You can test whether the registry is reachable by executing:
~$ curl localhost:8000/api/v1/apps_index.json
Tip
You can use ngrok to temporarily server the registry over the internet for testing.
First, install ngrok, then start your local web server as described above, and in a separate terminal run ngrok http 8000
.
This will give you a public address that you can use as the base URL for your registry address.
Configure AiiDAlab to use the new registry
To instruct AiiDAlab to use a different registry, you can either create a configuration file called aiidalab.toml
in the user’s home directory or set the AIIDALAB_REGISTRY
environment variable.
The former is especially suitable for testing, while the latter is probably the better approach to specify a dedicated registry organization-wide.
To instruct an AiiDAlab instance to use this registry, simply logon to AiiDAlab, and then create a file called aiidalab.toml
in the home directory, with the following content:
registry = "http://localhost:8000/api/v1"
Where you replace the URL with the one where you serve the newly created registry.
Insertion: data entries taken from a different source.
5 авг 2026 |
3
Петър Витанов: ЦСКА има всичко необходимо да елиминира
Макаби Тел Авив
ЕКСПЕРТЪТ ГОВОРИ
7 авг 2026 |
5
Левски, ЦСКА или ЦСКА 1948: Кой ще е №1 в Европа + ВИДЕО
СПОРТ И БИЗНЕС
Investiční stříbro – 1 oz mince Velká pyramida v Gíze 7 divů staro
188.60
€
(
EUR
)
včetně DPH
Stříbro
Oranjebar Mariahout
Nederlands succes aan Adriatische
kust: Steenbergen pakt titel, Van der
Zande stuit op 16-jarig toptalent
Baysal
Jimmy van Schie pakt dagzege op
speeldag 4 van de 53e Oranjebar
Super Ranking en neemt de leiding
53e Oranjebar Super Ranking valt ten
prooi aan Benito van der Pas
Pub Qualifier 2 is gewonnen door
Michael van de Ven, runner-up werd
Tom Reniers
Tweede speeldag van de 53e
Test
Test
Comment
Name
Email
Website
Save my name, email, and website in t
The registry can be specified by setting the AIIDALAB_REGISTRY
environment variable.
For example, to pass the variable when starting the container, add the following argument:
-e AIIDALAB_REGISTRY=http://localhost:8000/api/v1
Forward the registry from the docker host
When running a test registry on the docker host, make sure to pass the following flags to docker run
:
--add-host=host.docker.internal:host-gateway
(only required on Linux, not MacOS)-e AIIDALAB_REGISTRY=http://host.docker.internal:8000/api/v1
To verify that the new registry is being used, open the terminal and run:
$ aiidalab info AiiDAlab, version 21.10.0 Apps path: /home/aiida/apps Apps registry: http://localhost:8000/api/v1
The value behind “Apps registry” should point to the just configured address.
Test the new registry
Try to search for registered applications by opening the App Store in AiiDAlab (), or by listing the registered apps (and their releases) on the command line with:
~$ aiidalab search
Collecting apps and releases... Done.
hello-world==v1.1.0
Troubleshooting#
Slow I/O#
When running AiiDAlab on disks through OpenStack’s block storage, observe the following command for a few minutes:
watch -n 0.1 "ps axu| awk '{print \$8, \" \", \$11}' | sort | head -n 10"
Almost all processes should be in the S
state.
If a process stays in the D
state for a longer time, it is most likely waiting for slow I/O.